[Images with changed objects]
──────────

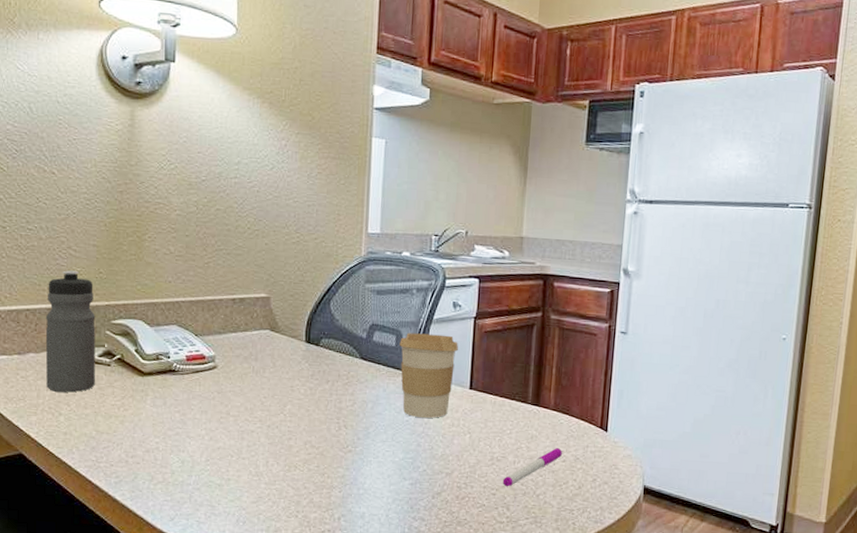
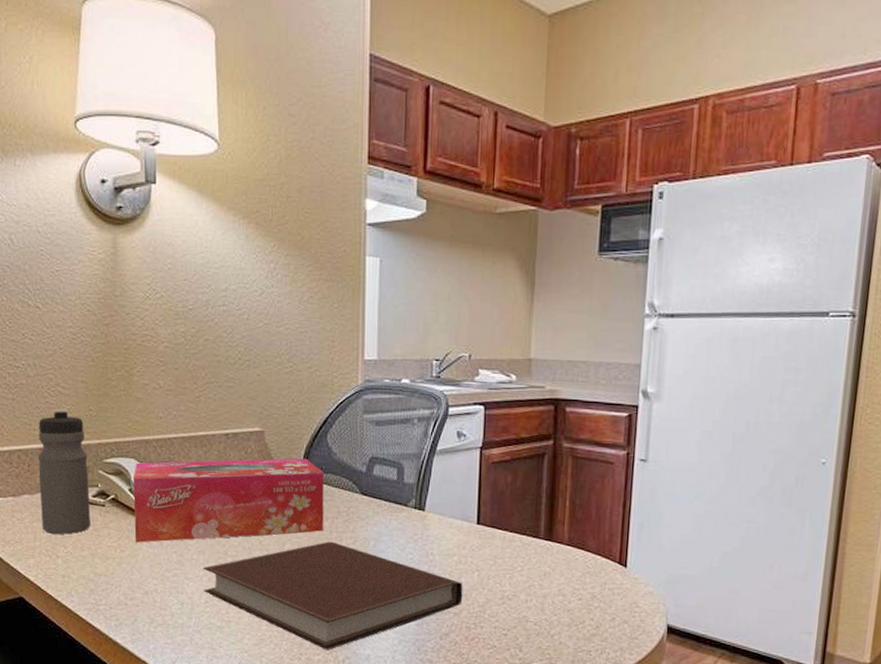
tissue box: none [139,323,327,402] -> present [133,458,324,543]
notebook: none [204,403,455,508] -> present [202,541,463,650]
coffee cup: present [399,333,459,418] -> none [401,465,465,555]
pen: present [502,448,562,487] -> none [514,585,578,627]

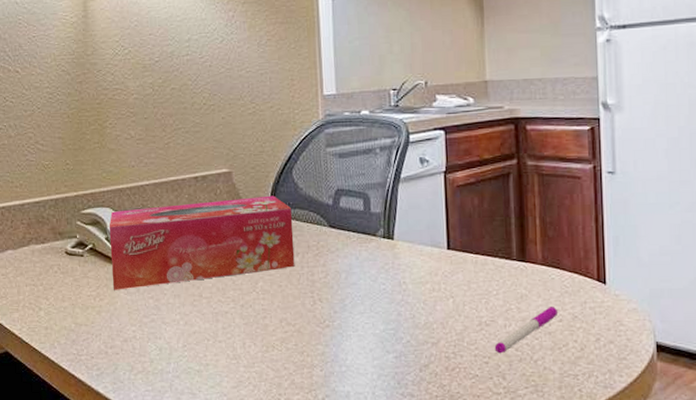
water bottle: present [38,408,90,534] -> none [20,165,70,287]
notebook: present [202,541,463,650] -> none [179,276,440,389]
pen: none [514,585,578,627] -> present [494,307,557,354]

──────────

◆ **To-do item**: Tell how many lines of the data include the word "notebook", without any other words.

◆ **Response**: 2